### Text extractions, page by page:

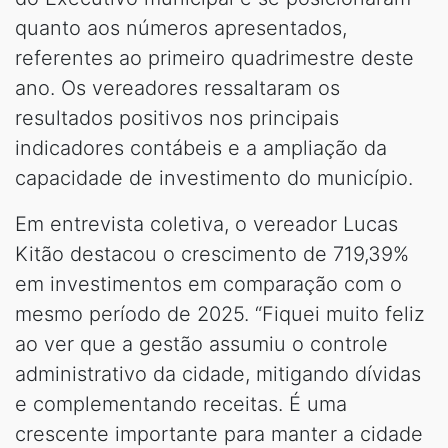
quanto aos números apresentados,
referentes ao primeiro quadrimestre deste
ano. Os vereadores ressaltaram os
resultados positivos nos principais
indicadores contábeis e a ampliação da
capacidade de investimento do município.
Em entrevista coletiva, o vereador Lucas
Kitão destacou o crescimento de 719,39%
em investimentos em comparação com o
mesmo período de 2025. “Fiquei muito feliz
ao ver que a gestão assumiu o controle
administrativo da cidade, mitigando dívidas
e complementando receitas. É uma
crescente importante para manter a cidade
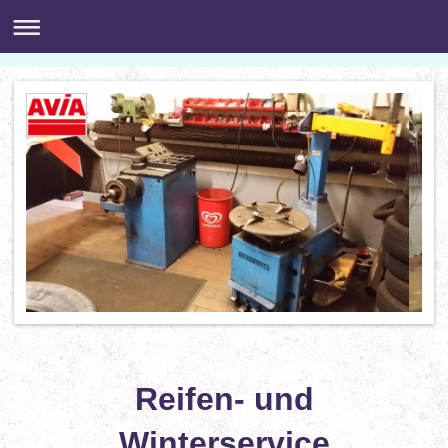
Reifen- und
Winterservice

### To-do item:
Reproduce verbatim the text read from every row above, leaving the pictures out of your answer.

### Response to the exercise:
quanto aos números apresentados,
referentes ao primeiro quadrimestre deste
ano. Os vereadores ressaltaram os
resultados positivos nos principais
indicadores contábeis e a ampliação da
capacidade de investimento do município.
Em entrevista coletiva, o vereador Lucas
Kitão destacou o crescimento de 719,39%
em investimentos em comparação com o
mesmo período de 2025. “Fiquei muito feliz
ao ver que a gestão assumiu o controle
administrativo da cidade, mitigando dívidas
e complementando receitas. É uma
crescente importante para manter a cidade
Reifen- und
Winterservice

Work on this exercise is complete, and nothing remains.